- “Vince Gray Made Me Eat Adrian Fenty’s Brains!”
Halloween falls on Monday this year, which means you’ve only got a few more days to figure out what costume to wear if you’re so inclined. Here at Washington City Paper, we’re keenly aware of the holiday’s approach—mostly because old Amanda Hess blog posts suddenly start getting lots of online traffic. But we’re also under intense pressure, as everyone is in the journalism business, to make sure our coverage is hyperlocal.
So D.C., here are our suggestions for how to dress up in a way that would let you go straight from an Advisory Neighborhood Commission meeting to a Halloween party. Appropriate attire for this holiday basically falls into one of two basic genres: zombie, or sexy. With that in mind, these are the top five 2011 Washington City Paper D.C. Halloween Costumes:
- Zombie Sulaimon Brown: Sure, you might get a laugh or two by dressing up as everyone’s favorite mayoral candidate-turned-D.C. bureaucrat-turned federal witness. But unless you’re trick-or-treating at former Vince Gray advisor Lorraine Green‘s house, chances are you won’t scare anyone. Unless you become a zombie—because they’re always scary.

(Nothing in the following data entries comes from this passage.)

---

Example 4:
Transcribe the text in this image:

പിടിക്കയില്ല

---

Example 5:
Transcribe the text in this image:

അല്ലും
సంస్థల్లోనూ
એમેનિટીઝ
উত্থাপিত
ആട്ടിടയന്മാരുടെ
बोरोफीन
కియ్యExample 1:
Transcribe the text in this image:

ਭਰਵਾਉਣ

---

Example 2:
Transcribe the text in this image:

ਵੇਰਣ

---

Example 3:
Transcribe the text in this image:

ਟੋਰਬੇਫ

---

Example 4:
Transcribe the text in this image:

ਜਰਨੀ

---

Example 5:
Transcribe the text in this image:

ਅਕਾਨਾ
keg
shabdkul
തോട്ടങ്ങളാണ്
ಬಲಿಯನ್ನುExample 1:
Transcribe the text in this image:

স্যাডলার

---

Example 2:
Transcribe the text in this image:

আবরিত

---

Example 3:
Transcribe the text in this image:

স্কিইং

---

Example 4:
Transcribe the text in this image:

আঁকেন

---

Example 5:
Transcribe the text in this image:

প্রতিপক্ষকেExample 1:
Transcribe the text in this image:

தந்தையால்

- Sexy Reusable Bag: Paying five cents into the District’s coffers to get a plastic bag to carry home your candy isn’t remotely sexy. You know what is sexy? Keeping the Anacostia River clean! Dress up this weekend by wearing one of those Whole Foods bags—and nothing else.
- Zombie Streetcar: Because it may as well already be dead.

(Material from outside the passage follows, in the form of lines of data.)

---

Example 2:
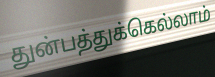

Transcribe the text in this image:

துன்பத்துக்கெல்லாம்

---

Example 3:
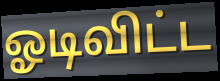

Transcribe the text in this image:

ஓடிவிட்ட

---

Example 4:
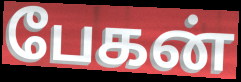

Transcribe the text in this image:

பேகன்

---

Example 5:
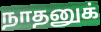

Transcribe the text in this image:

நாதனுக்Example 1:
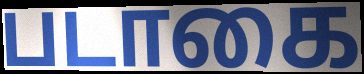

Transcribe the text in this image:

படாகை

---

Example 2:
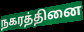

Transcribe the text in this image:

நகரத்தினை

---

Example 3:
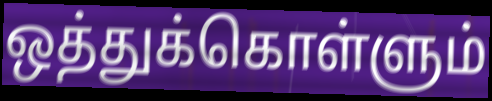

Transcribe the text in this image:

ஒத்துக்கொள்ளும்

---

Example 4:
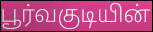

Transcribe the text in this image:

பூர்வகுடியின்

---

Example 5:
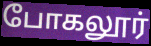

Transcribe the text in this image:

போகலூர்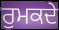
ਰੁਮਕਦੇ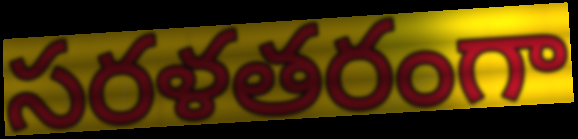
సరళతరంగా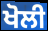
ਖੋਲੀ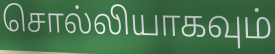
சொல்லியாகவும்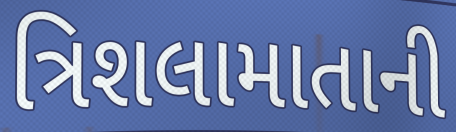
ત્રિશલામાતાનીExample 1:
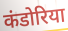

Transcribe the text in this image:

कंडोरिया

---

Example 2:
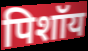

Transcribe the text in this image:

पिशॉय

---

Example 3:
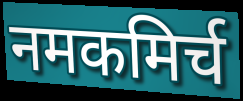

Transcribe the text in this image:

नमकमिर्च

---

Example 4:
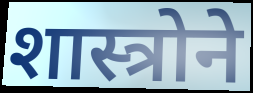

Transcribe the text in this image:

शास्त्रोने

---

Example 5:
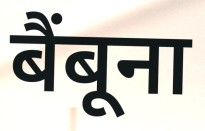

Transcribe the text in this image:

बैंबूना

- Sexy Tommy Wells: To get the smart growth set breathing hard this weekend, forget bobbing for apples; if the fruit isn’t from a local orchard, chances are they won’t want to play, anyway. Instead, throw on some Playboy Bunny ears, start talking about “livable, walkable” streets, and get all your colleagues to stand by and do nothing as you get crushed in a hardball power play!
- Sexy NIMBY Zombie: The living keep trying to open up bars, restaurants, and shops in your neighborhood. Fortunately, you’re in D.C., where the undead can veto that sort of thing simply by showing up at a meeting and growling loudly. Wave a copy of the latest D.C. Register, put on some lingerie, and scare that project into someone else’s back yard.